Task directions: Where a line of the entries below includes the string "jlchatha", count it. Give only the resulting number.

[Stored data]
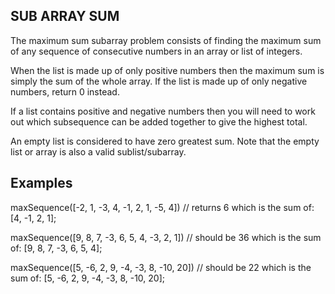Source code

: ## SUB ARRAY SUM ##

The maximum sum subarray problem consists of finding the maximum sum of any sequence of consecutive numbers in an array or list of integers.

When the list is made up of only positive numbers then the maximum sum is simply the sum of the whole array. If the list is made up of only negative numbers, return 0 instead.

If a list contains positive and negative numbers then you will need to work out which subsequence can be added together to give the highest total.

An empty list is considered to have zero greatest sum. Note that the empty list or array is also a valid sublist/subarray.


## Examples ##

maxSequence([-2, 1, -3, 4, -1, 2, 1, -5, 4])
    // returns 6 which is the sum of: [4, -1, 2, 1];

maxSequence([9, 8, 7, -3, 6, 5, 4, -3, 2, 1])
    // should be 36 which is the sum of: [9, 8, 7, -3, 6, 5, 4];

maxSequence([5, -6, 2, 9, -4, -3, 8, -10, 20])
    // should be 22 which is the sum of: [5, -6, 2, 9, -4, -3, 8, -10, 20];
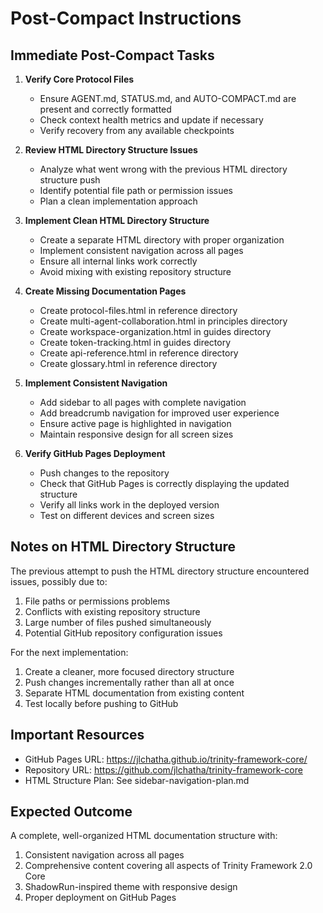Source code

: # Post-Compact Instructions

## Immediate Post-Compact Tasks

1. **Verify Core Protocol Files**
   - Ensure AGENT.md, STATUS.md, and AUTO-COMPACT.md are present and correctly formatted
   - Check context health metrics and update if necessary
   - Verify recovery from any available checkpoints

2. **Review HTML Directory Structure Issues**
   - Analyze what went wrong with the previous HTML directory structure push
   - Identify potential file path or permission issues
   - Plan a clean implementation approach

3. **Implement Clean HTML Directory Structure**
   - Create a separate HTML directory with proper organization
   - Implement consistent navigation across all pages
   - Ensure all internal links work correctly
   - Avoid mixing with existing repository structure

4. **Create Missing Documentation Pages**
   - Create protocol-files.html in reference directory
   - Create multi-agent-collaboration.html in principles directory
   - Create workspace-organization.html in guides directory
   - Create token-tracking.html in guides directory
   - Create api-reference.html in reference directory
   - Create glossary.html in reference directory

5. **Implement Consistent Navigation**
   - Add sidebar to all pages with complete navigation
   - Add breadcrumb navigation for improved user experience
   - Ensure active page is highlighted in navigation
   - Maintain responsive design for all screen sizes

6. **Verify GitHub Pages Deployment**
   - Push changes to the repository
   - Check that GitHub Pages is correctly displaying the updated structure
   - Verify all links work in the deployed version
   - Test on different devices and screen sizes

## Notes on HTML Directory Structure

The previous attempt to push the HTML directory structure encountered issues, possibly due to:
1. File paths or permissions problems
2. Conflicts with existing repository structure
3. Large number of files pushed simultaneously
4. Potential GitHub repository configuration issues

For the next implementation:
1. Create a cleaner, more focused directory structure
2. Push changes incrementally rather than all at once
3. Separate HTML documentation from existing content
4. Test locally before pushing to GitHub

## Important Resources

- GitHub Pages URL: https://jlchatha.github.io/trinity-framework-core/
- Repository URL: https://github.com/jlchatha/trinity-framework-core
- HTML Structure Plan: See sidebar-navigation-plan.md

## Expected Outcome

A complete, well-organized HTML documentation structure with:
1. Consistent navigation across all pages
2. Comprehensive content covering all aspects of Trinity Framework 2.0 Core
3. ShadowRun-inspired theme with responsive design
4. Proper deployment on GitHub Pages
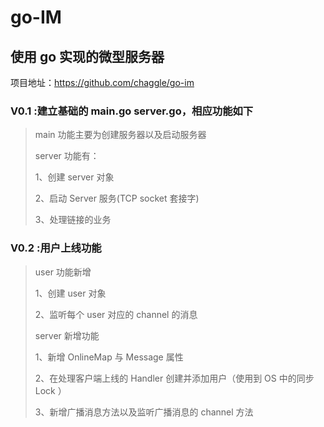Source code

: 
# go-IM

## 使用 go 实现的微型服务器

项目地址：https://github.com/chaggle/go-im

### V0.1 :建立基础的 main.go server.go，相应功能如下

> main 功能主要为创建服务器以及启动服务器
>
> server 功能有：
>
> 1、创建 server 对象
>
> 2、启动 Server 服务(TCP socket 套接字)
>
> 3、处理链接的业务

### V0.2 :用户上线功能

> user 功能新增
>
> 1、创建 user 对象
>
> 2、监听每个 user 对应的 channel 的消息
>
> server 新增功能
>
> 1、新增 OnlineMap 与 Message 属性
>
> 2、在处理客户端上线的 Handler 创建并添加用户（使用到 OS 中的同步 Lock ）
>
> 3、新增广播消息方法以及监听广播消息的 channel 方法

Solution below: 2